We try the fancy Samsung Galaxy s23 Ultra – is it worth buying? Kelly Bertrand looks into it
Ok, let’s get this out of the way at the beginning – this is not tech-y phone review. Capsule is not the place you want to come if you want to know the fancy inner workings of the Samsung Galaxy s23 Ultra because honestly, terms like 120Hz, Qualcomm SM8550-AC and Snapdragon 8 Gen 2 mean absolutely nothing to me (well that’s not entirely true, Snapdragon was a great little bar in Auckland’s viaduct in the early 2010s but I have a suspicion that’s not what we’re talking about here).
No, this Samsung Galaxy s23 Ultra review will be focussing on the things that we, normal everyday people, measure phones on. So, of course, we’re talking cameras, battery life and overall *aesthetic* because let’s be honest, it’s the jazzy stuff we care about in phones!
So let’s get cracking and figure out the answer to the big question – is the Samsung Galaxy s23 Ultra worth buying?
You don’t have to be a rocket scientist to figure out what Samsung’s biggest issue is – it’s not Apple. For people of my generation – kia ora millennials – for the most part, we’re used to iPhones. They were our first smart phones, and right from the iPhone 4 era, it’s been hard to claw our little hands away from the easy familiarity of what we know.
But, it doesn’t mean they’re better phones.
Enter the chat, Samsung.
In the month or so I was using a loan s23 Ultra, I’ve been forced to come to the conclusion that the Samsung Galaxy is simply a superior product to the iPhone, and honestly I feel like Ross cheating on Rachel with the copy girl right now, but facts are facts.

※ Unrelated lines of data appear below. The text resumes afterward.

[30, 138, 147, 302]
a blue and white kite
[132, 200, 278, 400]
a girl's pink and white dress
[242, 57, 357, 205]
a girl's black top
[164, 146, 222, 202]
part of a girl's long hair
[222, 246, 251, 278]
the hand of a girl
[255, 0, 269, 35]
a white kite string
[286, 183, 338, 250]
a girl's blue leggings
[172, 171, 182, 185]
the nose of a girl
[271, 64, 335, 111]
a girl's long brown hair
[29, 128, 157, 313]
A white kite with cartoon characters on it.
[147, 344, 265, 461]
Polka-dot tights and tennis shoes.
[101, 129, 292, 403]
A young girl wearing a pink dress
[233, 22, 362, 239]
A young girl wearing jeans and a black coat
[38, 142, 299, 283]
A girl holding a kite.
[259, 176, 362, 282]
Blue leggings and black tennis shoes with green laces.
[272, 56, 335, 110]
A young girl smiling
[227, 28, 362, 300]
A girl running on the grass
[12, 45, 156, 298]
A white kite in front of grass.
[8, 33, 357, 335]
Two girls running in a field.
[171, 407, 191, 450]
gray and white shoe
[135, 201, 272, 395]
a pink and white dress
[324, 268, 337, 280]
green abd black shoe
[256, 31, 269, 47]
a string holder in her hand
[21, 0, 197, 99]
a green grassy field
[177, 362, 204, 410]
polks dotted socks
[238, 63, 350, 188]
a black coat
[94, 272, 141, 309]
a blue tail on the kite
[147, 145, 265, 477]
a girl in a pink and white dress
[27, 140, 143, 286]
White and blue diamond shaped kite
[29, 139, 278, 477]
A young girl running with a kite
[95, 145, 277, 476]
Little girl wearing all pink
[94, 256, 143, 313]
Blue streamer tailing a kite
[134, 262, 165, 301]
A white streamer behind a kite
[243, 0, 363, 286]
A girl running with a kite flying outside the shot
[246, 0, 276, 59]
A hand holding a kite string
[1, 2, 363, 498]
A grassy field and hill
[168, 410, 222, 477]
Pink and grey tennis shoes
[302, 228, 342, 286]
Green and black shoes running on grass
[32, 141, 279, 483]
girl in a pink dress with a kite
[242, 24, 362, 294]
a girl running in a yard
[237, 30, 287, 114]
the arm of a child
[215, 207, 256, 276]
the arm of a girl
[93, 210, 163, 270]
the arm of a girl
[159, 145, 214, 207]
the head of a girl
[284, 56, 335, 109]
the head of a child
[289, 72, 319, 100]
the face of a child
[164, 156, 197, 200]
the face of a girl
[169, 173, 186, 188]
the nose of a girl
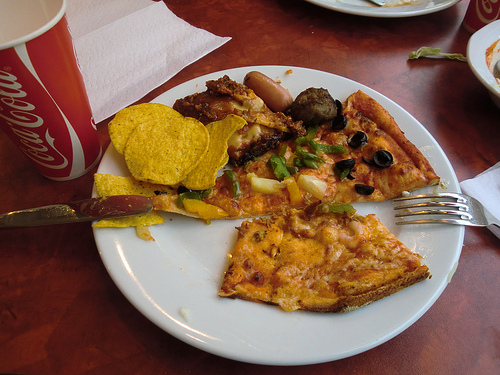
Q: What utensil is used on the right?
A: A fork.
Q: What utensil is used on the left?
A: A knife.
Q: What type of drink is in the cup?
A: Soda.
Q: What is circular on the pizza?
A: Black olives.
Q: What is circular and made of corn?
A: Tortilla chips.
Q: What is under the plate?
A: A table.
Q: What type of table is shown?
A: A marble table.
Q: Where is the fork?
A: Resting on the white plate.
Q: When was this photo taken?
A: During a meal.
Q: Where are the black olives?
A: On the pizza.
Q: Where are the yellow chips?
A: On the white plate.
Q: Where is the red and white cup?
A: To the left of the plate.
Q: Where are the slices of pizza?
A: On the white plate.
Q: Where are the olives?
A: On the pizza.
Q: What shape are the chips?
A: Round.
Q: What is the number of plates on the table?
A: 3.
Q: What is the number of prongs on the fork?
A: 4.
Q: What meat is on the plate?
A: Mini frank.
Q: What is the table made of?
A: Formica.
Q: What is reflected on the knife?
A: Coke cup.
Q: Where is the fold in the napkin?
A: Middle.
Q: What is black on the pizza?
A: Olives.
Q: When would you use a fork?
A: At dinner to eat with.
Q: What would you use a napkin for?
A: To wipe up spills and your mouth.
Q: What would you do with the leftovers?
A: You would box them up and take them home.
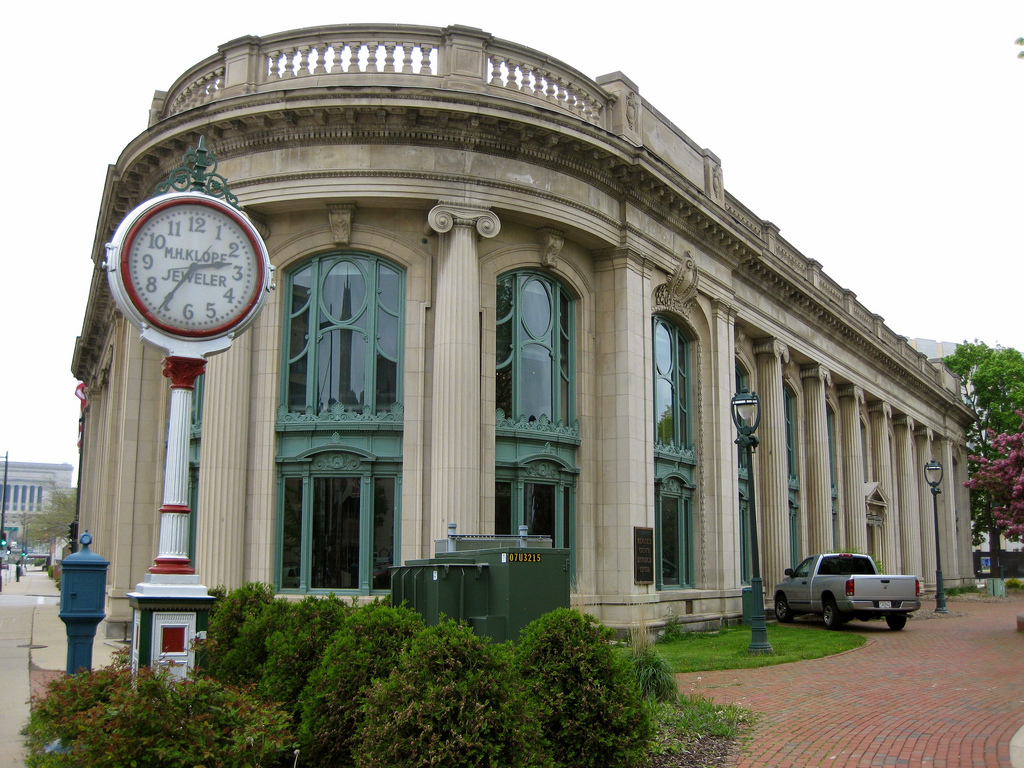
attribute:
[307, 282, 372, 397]
frame —  greenmetal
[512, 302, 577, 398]
frame —  greenmetal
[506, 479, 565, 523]
frame —  greenmetal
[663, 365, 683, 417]
frame —  greenmetal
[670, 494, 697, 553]
frame —  greenmetal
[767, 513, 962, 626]
truck —  grey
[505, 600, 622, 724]
bush — short and green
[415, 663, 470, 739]
bush — short and green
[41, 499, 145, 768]
post — bright blue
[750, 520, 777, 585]
pole — green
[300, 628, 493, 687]
shrubs — green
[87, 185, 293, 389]
clock — red and white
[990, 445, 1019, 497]
flowers — pink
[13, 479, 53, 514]
pillars — white and marble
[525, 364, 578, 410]
frame — green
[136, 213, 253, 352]
clock —  red and white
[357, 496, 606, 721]
box — green and metal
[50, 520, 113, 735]
pole — blue and metal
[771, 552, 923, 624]
truck — silver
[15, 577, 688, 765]
shrubs — green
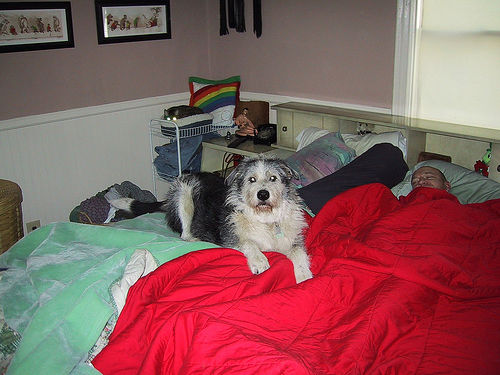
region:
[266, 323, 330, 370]
The blanket is red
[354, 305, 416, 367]
The blanket is red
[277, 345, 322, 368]
The blanket is red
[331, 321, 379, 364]
The blanket is red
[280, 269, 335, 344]
The blanket is red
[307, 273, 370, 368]
The blanket is red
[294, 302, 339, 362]
The blanket is red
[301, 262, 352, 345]
The blanket is red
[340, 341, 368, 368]
The blanket is red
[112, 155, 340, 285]
Dog sleeping on the bed.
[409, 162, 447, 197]
Head of guy laying on the bed.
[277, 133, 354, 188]
Multiple colored pillow on bed.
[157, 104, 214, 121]
Cat laying on top of rack.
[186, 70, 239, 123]
Rainbow colored pillow on rack.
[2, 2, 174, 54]
Two pillows hanging on wall.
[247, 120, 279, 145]
Black telephone on nightstand.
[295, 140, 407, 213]
Black pillow on bed.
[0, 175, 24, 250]
Wooden clothing hamper.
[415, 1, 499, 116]
White window shade.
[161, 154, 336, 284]
white and black dog on a bed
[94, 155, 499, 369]
red blanket over a sleeping man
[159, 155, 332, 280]
dog on a bed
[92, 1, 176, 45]
art hanging on a wall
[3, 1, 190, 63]
two pieces of art with a brown frame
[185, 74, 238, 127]
pillow with a rainbow design on it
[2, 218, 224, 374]
light green blanket on a bed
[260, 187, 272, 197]
dog's nose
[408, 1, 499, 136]
window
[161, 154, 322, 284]
dog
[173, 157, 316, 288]
Beautiful dog laying on top of a red blanket.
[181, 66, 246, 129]
Rainbow pillow on top of wire baskets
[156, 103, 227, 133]
Cat laying on a wire basket.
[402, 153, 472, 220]
Man's head laying in his bed.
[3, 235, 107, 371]
Green fuzzy blanket on bed.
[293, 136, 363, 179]
Multicolored pillow on bed.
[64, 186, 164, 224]
Pile of clothes on the floor.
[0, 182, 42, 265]
Wicker laundry basket.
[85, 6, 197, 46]
Picture on the wall.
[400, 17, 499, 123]
Shade on the window.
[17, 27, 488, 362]
A bedroom scene is pictured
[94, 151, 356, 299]
A dog is lying on the bed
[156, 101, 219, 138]
A cat is shown here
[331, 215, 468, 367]
The blanket is red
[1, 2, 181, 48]
Framed paintings are on the wall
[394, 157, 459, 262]
A man is under the blanket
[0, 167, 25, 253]
This is a clothes hamper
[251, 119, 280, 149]
A telephone is on the nightstand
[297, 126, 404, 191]
These are pillows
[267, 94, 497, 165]
This is the bed's headboard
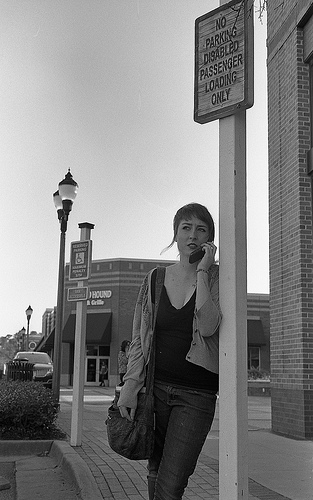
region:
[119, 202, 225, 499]
Woman talking on the phone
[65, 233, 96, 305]
Wooden handicap parking sign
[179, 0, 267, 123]
Wooden no parking sign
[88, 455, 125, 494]
Brick border along the sidewalk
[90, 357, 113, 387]
person standing against the building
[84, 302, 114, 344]
awning over a restaurant entrance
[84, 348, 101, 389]
doors to restaurant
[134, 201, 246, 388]
woman in a black shirt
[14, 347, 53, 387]
car parked on the side of the road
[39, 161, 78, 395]
double lamp street light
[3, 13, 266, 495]
Black and white photo.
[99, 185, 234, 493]
Woman leaning against a lamp post.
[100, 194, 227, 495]
Woman talking on a cell phone.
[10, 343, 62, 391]
Car parked on the side of the road.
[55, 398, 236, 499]
Brick sidewalk.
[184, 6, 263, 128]
No parking sign.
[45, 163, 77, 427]
Street light post.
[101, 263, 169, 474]
Large handbag on the woman's shoulder.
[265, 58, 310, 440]
Brick wall behind the woman.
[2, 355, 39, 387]
Trash can beside the sidewalk.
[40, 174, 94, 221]
Street lamps on side walk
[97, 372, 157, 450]
Bag near woman's thigh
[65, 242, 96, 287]
Handicap only parking sign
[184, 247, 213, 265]
Cell phone near woman's face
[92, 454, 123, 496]
Brick side walk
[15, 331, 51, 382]
Buick parked near sidewalk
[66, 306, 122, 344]
Awning on brick building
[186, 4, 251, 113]
No parking sign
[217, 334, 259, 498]
Wooden post on sidewalk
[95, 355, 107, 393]
Man leaning agaisnt doorway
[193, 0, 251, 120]
"no parking, disabled loading only" sign on post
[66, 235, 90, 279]
handicapped parking only sign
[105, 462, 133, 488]
some bricks from the sidewalk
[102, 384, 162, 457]
a woman's hand hanging over her purse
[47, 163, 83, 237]
two street lamps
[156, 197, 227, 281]
woman holding phone next to face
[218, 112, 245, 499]
a sign post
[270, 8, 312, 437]
a brick wall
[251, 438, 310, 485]
a cross section of side walk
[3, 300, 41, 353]
a row of street lights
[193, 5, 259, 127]
a sign on top of the pole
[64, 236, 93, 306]
a sign of handicapped parking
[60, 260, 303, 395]
a building behind the woman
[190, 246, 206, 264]
the cellphone in the woman's hands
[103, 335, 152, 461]
the woman's purse hanging from her shoulder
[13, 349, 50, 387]
a car parked in the parking lot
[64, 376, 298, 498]
the sidewalk next to the buildings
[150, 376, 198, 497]
the woman's blue jeans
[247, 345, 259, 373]
the windows of the building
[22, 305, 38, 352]
a light post behind the car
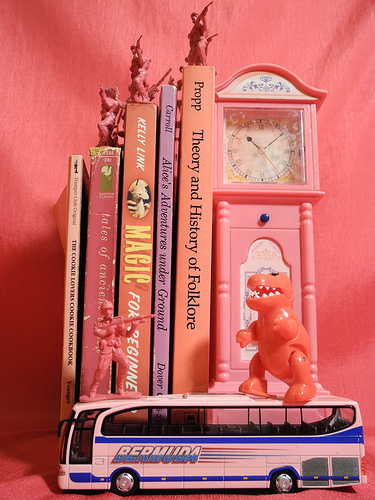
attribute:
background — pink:
[1, 2, 375, 500]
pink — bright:
[1, 1, 373, 498]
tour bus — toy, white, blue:
[46, 385, 374, 500]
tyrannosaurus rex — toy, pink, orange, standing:
[234, 266, 329, 408]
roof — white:
[68, 393, 359, 414]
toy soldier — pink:
[174, 0, 225, 67]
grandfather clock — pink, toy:
[204, 55, 334, 397]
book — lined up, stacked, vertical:
[167, 58, 219, 398]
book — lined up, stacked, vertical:
[147, 80, 185, 426]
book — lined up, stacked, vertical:
[111, 96, 159, 426]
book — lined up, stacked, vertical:
[73, 142, 125, 402]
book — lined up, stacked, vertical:
[52, 149, 87, 436]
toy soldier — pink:
[121, 32, 154, 107]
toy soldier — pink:
[90, 77, 126, 150]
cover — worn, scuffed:
[73, 141, 123, 456]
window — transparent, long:
[98, 404, 150, 439]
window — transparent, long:
[147, 407, 171, 440]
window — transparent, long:
[169, 406, 207, 438]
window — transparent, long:
[204, 407, 262, 440]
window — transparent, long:
[259, 406, 287, 439]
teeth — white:
[243, 281, 284, 306]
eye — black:
[264, 269, 284, 281]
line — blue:
[92, 434, 368, 446]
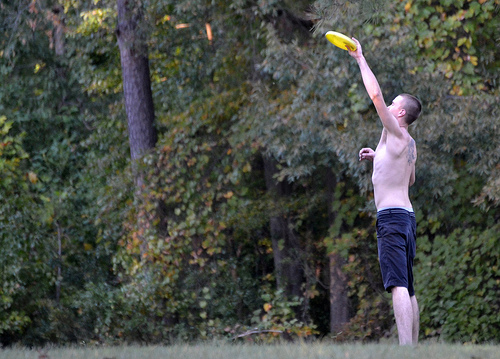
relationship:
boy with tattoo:
[326, 44, 430, 309] [399, 136, 419, 174]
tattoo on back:
[399, 136, 419, 174] [385, 128, 415, 209]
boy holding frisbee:
[326, 44, 430, 309] [314, 23, 371, 67]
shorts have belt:
[377, 203, 424, 297] [373, 203, 423, 221]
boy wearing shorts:
[326, 44, 430, 309] [377, 203, 424, 297]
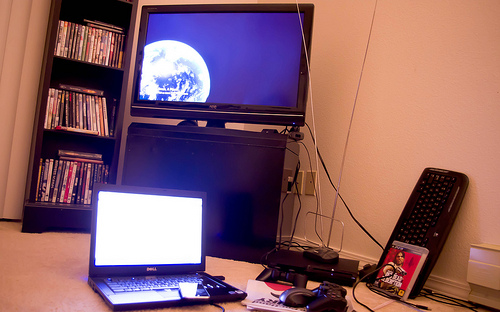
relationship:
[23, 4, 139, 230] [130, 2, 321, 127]
movie shelf by television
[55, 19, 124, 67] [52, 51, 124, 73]
movies on shelf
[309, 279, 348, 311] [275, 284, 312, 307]
controller by mouse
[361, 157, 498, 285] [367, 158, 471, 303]
case leaning on keyboard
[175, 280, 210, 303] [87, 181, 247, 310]
cell phone on laptop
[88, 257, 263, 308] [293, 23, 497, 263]
keyboard propped on wall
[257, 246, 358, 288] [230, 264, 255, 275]
playstation sitting on floor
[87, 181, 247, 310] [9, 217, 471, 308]
laptop on floor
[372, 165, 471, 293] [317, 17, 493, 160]
black keyboard leaning on wall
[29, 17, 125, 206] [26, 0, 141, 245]
dvd on shelf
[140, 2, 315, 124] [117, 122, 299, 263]
flat-screen television on stand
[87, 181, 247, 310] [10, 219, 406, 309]
laptop sitting on carpet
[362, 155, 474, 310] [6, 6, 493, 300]
keyboard against wall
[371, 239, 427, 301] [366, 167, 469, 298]
video game leaning on keyboard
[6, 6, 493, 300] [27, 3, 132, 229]
wall has bookcase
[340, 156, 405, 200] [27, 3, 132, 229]
wall has bookcase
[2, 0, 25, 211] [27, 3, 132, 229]
wall has bookcase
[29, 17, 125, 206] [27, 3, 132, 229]
dvd in bookcase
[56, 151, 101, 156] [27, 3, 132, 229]
dvd in bookcase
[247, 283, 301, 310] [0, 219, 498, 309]
remote on floor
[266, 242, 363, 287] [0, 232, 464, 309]
system on floor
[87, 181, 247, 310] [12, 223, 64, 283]
laptop on floor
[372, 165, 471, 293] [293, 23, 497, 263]
black keyboard leaning against wall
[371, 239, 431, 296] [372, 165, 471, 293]
red cd leaning against black keyboard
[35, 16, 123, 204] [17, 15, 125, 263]
cds on shelves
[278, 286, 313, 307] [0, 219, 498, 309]
mouse on floor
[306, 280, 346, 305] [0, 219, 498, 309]
remote on floor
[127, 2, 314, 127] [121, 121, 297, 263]
tv on platform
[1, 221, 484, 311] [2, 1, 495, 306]
carpet in living room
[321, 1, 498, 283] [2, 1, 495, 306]
walls in living room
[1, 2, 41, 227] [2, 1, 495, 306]
walls in living room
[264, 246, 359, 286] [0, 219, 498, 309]
cd player on floor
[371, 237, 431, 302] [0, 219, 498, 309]
movie on floor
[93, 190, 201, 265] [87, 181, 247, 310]
screen on laptop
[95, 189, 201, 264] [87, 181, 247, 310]
lit screen on laptop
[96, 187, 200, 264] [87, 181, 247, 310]
white screen on laptop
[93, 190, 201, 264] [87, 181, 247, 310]
bright screen on laptop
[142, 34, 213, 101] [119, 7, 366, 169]
moon on tv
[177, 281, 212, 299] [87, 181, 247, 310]
cell phone laying on laptop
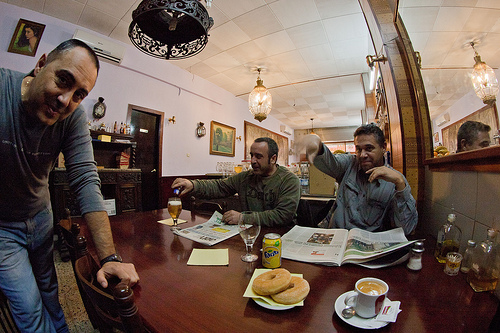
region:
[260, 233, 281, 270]
The yellow soda can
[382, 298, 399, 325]
The sugar on the coffee dish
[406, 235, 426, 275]
The shaker of white powder by the newspaper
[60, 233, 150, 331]
The empty chair by the table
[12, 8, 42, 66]
The painting behind the mans head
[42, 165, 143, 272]
The fire place being hidden by the table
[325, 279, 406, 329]
The cup of coffee on the table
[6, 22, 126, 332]
The man leaning against the table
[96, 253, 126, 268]
The watch on the mans wrist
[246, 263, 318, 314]
The bagels sitting on the table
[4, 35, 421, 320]
Three men in a room.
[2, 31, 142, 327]
A man standing by a table.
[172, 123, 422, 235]
Two men sitting at a table.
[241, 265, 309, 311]
A plate of donuts.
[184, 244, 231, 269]
A napkin on the table.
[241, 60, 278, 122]
A glass ceiling light.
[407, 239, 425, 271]
Salt on a table.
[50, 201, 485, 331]
A brown table.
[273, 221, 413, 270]
An open newspaper.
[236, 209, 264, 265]
An empty beer glass.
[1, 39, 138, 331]
a man in grey shirt standing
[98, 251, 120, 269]
watch on a man's wrist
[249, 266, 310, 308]
donuts on a plate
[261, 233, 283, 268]
a yellow can of fanta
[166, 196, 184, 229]
a glass of beer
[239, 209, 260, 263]
an empty glass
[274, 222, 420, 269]
newspaper on a table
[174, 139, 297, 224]
a man in green sitting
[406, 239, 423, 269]
a salt shaker on a table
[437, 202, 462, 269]
a glass bottle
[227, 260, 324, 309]
donuts on a plate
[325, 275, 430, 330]
a drink in a cup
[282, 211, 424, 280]
a newspaper unfolded on table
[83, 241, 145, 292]
a mans watch on wrist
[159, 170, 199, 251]
man poring a beer in a glass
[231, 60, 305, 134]
a light hangs from the ceiling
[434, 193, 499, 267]
a decanter on table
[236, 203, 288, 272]
a yellow can next to glass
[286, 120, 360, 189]
a man pointing to something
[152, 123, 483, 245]
2 men sit at a table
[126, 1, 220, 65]
The black iron chandiler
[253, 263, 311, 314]
The doughnuts on the table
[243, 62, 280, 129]
The lamp on the ceiling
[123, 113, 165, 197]
The door way in the back ground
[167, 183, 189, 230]
The glasses getting liquid poured into it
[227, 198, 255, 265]
The empty glass on the table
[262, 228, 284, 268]
The soda can on the table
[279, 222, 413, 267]
The newspaper on the table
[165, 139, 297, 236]
The man in the green shirt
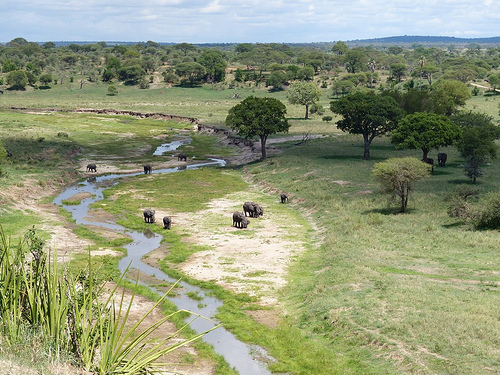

The Samsung Galaxy s23 Ultra Camera
A lot of this conclusion has been drawn from the camera, or should I say cameras. There’s a whopping four – FOUR – lenses that offer a huge range of fancy photo things – we’re talking an adaptive pixel sensor so you can use the best resolution for your surroundings, a nightography option that makes it look like you went to photography school and even an Astrolapse function where you can track trails of stars.
Importantly, there’s an epic front camera for selfies and you can even optimise your selfie right from the second it’s taken (and it has that famed auto-take function where you just hold your hand up to the screen or say ‘cheese’ and the photo takes, without you having to awkwardly outstretch your arm).
Bottom line? It takes mint photos with minimum effort or knowledge. Win.
The Samsung Galaxy s23 User Experience
When you only know one operating system, trying to switch to another one takes time, and if you are planning on making the switch, make sure you factor this in. But, like anything, it doesn’t take too long to get used to a different way of doing things, and Samsung phones are actually quite intuitive, so it’s actually quite easy.
The biggest difference with the s23 Ultra is that it comes with the S Pen, which at first, I had no idea what I was going to use it for.
The pen, which pops pout from the bottom of the phone, literally turns your phone into a mini tablet. I honestly didn’t think I would have any use for it – after all, I’ve gone all these years without it – but now the phone is gone I’m pining for it.
I always use headphones to answer calls, and when I’m chatting hands free, the pen turned my phone into the best little notepad a girl could have – it lets you jot down notes, sketches, drawings and notations which were surprisingly helpful for netball coaching diagrams.
Everything else about the Samsung Galaxy s23 Ultra
Ok, here’s the checklist of everything else you want to know:
- Battery? SO GOOD, I got two full days out of a single charge, including Netflix watching and an Instagram reels wormhole of weird Formula 1 memes – thanks, Drive to Survive.
- Screen? Crystal clear and so much bigger than I’m used to. In fact, this could be a drawback if you have tiny hands like me, but it’s easily solved with a popsocket or other grippy back thing
- Actual phone: Solid alimunium gives you a premium feeling and it does feel more boujee than an iPhone. Would definitely recommend a case though because we’re not savages, rendering the colourways a bit redundant.
- Other cool stuff? You can customise your homepage widgets which my Virgo soul really appreciated. A long press on your wallpaper will give you SO many customisable options around themes and style. Androids are so good for customisable experiences! You can also use video auto tracking to keep the focus on the thing you’re videoing (people with Instagrams for your pets and/or babies, rejoice) and you can even take a photo of a page of text, and it’ll copy them and paste them into notes. WILD.
- Price? Yeah well look, the news isn’t great. There’s no sugar-coating this, it’s $2,300. If you content create for a living, or you don’t have a proper camera and want to take good-quality photos for memories and albums, this is a phone for you and you can totally justify the investment.
Would I buy it? Yeah, I actually would – I take notes and photos for a living, so it’s a no brainer for me. If you need a phone to do either of those things, or you want the flexibility of a hard-working phone that acts like a mini tablet, then perhaps you would too.